Directive -> Return verbatim the portion of the data that opens with its first line and closes with the line containing "v(-11.04, 11.1) *", including both of those lines.

Input ->
________

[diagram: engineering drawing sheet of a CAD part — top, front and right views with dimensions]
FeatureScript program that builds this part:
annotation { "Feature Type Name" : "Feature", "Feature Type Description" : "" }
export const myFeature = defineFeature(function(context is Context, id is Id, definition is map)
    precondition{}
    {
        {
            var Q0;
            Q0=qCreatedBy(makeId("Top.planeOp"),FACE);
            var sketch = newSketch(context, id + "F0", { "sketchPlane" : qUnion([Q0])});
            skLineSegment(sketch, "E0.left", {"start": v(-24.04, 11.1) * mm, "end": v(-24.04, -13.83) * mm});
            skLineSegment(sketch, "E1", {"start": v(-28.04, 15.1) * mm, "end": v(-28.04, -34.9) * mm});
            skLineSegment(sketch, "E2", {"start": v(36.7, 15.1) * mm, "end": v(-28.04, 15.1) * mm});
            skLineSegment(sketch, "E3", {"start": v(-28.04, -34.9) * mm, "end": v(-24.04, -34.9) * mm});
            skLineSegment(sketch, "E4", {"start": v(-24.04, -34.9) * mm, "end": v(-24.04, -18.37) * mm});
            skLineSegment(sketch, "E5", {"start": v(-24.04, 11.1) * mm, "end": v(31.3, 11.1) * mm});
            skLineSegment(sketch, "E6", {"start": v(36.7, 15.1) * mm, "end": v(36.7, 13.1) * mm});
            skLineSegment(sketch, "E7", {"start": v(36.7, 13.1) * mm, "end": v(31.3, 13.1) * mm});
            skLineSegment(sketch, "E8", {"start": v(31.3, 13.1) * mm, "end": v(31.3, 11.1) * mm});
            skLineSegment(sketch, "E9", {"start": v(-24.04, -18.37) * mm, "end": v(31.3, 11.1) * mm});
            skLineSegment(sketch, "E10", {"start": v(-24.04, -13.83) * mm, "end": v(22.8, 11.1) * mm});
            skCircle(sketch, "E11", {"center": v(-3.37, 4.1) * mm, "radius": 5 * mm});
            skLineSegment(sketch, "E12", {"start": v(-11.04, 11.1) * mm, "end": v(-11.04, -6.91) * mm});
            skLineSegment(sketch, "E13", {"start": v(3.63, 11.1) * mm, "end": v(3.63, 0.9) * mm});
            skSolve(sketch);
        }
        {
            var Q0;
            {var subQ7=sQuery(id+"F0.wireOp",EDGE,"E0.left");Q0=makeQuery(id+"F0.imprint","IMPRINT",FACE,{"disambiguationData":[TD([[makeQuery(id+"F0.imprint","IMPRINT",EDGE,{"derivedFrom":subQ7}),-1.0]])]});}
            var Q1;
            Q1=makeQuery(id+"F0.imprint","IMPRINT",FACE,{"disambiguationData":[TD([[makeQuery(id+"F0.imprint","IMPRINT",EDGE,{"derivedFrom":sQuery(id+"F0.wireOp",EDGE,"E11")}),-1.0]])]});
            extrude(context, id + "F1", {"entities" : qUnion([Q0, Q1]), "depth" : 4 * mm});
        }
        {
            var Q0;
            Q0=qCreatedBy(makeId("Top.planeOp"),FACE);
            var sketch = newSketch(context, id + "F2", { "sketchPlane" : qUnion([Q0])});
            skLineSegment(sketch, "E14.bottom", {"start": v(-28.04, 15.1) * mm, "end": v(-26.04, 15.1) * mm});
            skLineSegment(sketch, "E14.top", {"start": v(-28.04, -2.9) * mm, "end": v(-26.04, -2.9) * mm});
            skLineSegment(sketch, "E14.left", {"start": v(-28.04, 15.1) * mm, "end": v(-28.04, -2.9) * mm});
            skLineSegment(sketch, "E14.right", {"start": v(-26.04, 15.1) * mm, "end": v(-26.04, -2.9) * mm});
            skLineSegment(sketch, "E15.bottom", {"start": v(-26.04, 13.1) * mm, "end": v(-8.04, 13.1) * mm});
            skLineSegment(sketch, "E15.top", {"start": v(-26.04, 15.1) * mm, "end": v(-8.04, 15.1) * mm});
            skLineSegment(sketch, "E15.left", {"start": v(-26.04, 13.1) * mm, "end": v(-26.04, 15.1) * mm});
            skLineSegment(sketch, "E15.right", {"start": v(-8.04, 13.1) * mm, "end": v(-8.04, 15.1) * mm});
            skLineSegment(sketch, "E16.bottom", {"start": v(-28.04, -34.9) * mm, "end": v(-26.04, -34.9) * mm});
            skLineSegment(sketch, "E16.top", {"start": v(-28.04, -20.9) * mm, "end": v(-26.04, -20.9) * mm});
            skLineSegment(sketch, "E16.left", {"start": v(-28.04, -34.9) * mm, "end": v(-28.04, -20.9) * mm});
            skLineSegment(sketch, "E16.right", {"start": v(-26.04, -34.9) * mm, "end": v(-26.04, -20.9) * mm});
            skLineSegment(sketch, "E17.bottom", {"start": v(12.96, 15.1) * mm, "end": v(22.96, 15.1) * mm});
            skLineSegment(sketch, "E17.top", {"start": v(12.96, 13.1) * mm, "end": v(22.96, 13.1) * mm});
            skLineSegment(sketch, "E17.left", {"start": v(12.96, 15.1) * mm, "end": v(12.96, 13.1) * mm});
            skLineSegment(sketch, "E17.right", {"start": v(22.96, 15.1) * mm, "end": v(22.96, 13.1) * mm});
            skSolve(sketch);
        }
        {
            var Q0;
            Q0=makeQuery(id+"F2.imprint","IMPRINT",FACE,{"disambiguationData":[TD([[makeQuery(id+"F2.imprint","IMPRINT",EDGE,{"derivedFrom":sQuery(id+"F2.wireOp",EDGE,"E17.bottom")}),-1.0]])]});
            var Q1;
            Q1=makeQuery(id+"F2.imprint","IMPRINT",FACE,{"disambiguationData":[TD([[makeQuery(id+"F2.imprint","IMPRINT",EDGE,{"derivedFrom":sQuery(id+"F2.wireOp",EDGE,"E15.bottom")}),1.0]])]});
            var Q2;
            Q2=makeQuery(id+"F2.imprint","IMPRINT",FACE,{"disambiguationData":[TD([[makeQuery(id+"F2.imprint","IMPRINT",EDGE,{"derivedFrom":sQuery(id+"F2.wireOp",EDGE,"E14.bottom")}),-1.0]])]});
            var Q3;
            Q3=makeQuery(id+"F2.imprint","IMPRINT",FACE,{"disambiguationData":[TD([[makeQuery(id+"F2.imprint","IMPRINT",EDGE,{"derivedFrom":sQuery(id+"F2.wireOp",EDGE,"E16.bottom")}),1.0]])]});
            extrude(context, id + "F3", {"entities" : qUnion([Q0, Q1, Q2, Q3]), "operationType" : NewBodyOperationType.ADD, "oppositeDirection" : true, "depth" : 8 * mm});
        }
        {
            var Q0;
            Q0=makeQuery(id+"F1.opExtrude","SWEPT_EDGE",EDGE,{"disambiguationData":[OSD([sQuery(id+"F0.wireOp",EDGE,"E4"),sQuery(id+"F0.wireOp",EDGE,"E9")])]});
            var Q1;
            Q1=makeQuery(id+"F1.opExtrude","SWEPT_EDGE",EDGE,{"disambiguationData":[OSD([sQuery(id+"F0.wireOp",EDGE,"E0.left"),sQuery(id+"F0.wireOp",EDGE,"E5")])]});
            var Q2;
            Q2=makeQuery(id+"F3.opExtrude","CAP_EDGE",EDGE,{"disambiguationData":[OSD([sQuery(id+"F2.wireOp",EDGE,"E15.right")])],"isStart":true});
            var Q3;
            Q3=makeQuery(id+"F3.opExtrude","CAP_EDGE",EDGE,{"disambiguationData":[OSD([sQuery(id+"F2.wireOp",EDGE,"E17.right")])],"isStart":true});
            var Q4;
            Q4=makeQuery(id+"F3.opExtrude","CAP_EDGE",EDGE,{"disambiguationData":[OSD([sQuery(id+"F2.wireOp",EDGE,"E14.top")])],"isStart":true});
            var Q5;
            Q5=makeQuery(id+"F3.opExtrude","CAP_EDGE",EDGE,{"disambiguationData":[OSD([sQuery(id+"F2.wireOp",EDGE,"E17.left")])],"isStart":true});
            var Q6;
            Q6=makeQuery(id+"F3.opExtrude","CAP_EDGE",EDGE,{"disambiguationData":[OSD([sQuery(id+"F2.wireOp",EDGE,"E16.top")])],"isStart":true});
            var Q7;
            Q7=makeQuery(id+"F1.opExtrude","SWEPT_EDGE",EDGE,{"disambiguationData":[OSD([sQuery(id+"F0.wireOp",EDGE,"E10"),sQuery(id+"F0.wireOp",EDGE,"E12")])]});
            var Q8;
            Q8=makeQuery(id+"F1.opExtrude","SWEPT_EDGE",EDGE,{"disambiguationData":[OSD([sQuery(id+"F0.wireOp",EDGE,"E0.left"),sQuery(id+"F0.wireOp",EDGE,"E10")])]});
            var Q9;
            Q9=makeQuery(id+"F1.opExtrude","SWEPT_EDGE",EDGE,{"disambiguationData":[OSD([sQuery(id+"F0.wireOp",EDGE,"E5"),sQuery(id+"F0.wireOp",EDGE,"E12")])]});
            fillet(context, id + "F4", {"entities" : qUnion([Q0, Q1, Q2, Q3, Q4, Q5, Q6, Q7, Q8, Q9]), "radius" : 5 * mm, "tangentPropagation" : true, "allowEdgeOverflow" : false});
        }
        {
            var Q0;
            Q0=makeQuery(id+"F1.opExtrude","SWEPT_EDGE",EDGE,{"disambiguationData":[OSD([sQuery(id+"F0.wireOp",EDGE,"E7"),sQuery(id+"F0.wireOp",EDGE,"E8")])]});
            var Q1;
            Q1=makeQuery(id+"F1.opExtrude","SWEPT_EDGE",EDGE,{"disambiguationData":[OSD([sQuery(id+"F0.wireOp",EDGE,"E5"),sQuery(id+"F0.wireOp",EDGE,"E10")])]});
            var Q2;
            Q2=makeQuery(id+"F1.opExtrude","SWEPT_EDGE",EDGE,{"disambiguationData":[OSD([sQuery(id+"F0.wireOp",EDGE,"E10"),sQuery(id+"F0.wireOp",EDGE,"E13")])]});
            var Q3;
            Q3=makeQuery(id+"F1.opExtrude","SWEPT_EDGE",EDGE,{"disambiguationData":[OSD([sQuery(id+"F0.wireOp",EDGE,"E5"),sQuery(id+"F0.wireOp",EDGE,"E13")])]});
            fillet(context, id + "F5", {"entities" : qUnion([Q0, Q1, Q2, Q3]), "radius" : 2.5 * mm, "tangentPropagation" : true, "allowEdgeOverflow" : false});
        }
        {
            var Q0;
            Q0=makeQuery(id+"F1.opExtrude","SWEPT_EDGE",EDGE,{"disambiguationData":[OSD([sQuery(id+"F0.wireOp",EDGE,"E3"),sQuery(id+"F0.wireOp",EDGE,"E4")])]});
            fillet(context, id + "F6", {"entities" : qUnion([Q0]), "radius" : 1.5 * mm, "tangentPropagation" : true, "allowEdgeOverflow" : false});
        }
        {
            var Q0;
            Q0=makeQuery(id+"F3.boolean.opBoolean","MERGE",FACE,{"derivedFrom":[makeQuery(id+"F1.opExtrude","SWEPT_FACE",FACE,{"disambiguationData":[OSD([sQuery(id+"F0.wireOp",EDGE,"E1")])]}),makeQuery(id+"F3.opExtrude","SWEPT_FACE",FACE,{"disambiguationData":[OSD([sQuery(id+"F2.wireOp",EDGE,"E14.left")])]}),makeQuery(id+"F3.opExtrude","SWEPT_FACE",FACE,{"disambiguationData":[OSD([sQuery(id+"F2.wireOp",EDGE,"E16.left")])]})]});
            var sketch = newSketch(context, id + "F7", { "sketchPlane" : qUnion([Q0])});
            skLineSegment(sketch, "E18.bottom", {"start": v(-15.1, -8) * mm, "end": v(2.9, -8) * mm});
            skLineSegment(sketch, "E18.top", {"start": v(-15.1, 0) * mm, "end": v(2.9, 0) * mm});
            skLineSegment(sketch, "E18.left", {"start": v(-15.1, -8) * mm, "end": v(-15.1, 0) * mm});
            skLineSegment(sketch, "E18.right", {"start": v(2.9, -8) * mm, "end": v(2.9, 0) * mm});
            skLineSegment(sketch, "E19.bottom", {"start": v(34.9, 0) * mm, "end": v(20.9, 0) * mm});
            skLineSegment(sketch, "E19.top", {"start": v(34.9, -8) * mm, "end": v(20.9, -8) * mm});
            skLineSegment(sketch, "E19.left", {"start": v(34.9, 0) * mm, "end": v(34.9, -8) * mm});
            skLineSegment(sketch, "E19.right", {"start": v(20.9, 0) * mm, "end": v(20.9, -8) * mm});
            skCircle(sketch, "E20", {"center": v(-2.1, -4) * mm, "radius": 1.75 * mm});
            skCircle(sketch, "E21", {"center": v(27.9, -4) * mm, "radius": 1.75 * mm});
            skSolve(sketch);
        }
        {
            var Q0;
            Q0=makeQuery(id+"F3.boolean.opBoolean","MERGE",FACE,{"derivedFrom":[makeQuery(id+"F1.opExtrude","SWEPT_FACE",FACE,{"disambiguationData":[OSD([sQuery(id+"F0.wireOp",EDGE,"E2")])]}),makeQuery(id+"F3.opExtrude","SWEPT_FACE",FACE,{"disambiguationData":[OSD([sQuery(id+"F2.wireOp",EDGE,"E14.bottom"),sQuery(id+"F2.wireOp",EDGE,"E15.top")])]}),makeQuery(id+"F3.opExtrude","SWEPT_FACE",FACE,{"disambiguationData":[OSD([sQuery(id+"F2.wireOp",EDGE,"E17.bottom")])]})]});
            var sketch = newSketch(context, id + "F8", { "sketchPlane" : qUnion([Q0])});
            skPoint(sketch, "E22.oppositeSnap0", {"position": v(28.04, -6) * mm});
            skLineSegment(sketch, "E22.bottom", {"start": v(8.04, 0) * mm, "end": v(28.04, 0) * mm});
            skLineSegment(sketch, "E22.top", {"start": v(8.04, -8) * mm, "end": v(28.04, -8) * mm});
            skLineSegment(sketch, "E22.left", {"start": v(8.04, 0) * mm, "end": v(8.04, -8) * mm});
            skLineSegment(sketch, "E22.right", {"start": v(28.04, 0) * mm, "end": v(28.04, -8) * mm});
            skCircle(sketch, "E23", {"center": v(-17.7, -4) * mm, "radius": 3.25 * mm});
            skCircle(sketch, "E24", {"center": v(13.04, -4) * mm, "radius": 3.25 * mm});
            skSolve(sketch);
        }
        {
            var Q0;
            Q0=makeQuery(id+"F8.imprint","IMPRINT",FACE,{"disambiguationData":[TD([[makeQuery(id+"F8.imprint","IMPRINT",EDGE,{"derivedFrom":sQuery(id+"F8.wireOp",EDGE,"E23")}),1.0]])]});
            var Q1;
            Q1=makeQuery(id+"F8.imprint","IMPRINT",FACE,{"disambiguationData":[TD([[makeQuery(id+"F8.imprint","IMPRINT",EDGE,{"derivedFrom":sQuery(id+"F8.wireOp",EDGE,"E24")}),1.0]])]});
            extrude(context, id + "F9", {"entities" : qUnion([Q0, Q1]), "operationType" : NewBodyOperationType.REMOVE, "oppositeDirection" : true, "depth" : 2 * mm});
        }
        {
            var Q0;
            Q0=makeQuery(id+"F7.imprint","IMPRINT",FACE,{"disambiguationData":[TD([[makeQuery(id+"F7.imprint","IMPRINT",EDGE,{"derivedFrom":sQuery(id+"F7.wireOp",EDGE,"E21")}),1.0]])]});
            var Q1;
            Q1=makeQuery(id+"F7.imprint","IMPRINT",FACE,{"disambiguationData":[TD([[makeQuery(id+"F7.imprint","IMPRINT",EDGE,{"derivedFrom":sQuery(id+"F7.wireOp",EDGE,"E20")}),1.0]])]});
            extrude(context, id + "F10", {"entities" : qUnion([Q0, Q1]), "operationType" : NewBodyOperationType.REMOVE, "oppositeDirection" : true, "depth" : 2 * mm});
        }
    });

________

Exercise answer ->
[diagram: engineering drawing sheet of a CAD part — top, front and right views with dimensions]
FeatureScript program that builds this part:
annotation { "Feature Type Name" : "Feature", "Feature Type Description" : "" }
export const myFeature = defineFeature(function(context is Context, id is Id, definition is map)
    precondition{}
    {
        {
            var Q0;
            Q0=qCreatedBy(makeId("Top.planeOp"),FACE);
            var sketch = newSketch(context, id + "F0", { "sketchPlane" : qUnion([Q0])});
            skLineSegment(sketch, "E0.left", {"start": v(-24.04, 11.1) * mm, "end": v(-24.04, -13.83) * mm});
            skLineSegment(sketch, "E1", {"start": v(-28.04, 15.1) * mm, "end": v(-28.04, -34.9) * mm});
            skLineSegment(sketch, "E2", {"start": v(36.7, 15.1) * mm, "end": v(-28.04, 15.1) * mm});
            skLineSegment(sketch, "E3", {"start": v(-28.04, -34.9) * mm, "end": v(-24.04, -34.9) * mm});
            skLineSegment(sketch, "E4", {"start": v(-24.04, -34.9) * mm, "end": v(-24.04, -18.37) * mm});
            skLineSegment(sketch, "E5", {"start": v(-24.04, 11.1) * mm, "end": v(31.3, 11.1) * mm});
            skLineSegment(sketch, "E6", {"start": v(36.7, 15.1) * mm, "end": v(36.7, 13.1) * mm});
            skLineSegment(sketch, "E7", {"start": v(36.7, 13.1) * mm, "end": v(31.3, 13.1) * mm});
            skLineSegment(sketch, "E8", {"start": v(31.3, 13.1) * mm, "end": v(31.3, 11.1) * mm});
            skLineSegment(sketch, "E9", {"start": v(-24.04, -18.37) * mm, "end": v(31.3, 11.1) * mm});
            skLineSegment(sketch, "E10", {"start": v(-24.04, -13.83) * mm, "end": v(22.8, 11.1) * mm});
            skCircle(sketch, "E11", {"center": v(-3.37, 4.1) * mm, "radius": 5 * mm});
            skLineSegment(sketch, "E12", {"start": v(-11.04, 11.1) * mm, "end": v(-11.04, -6.91) * mm});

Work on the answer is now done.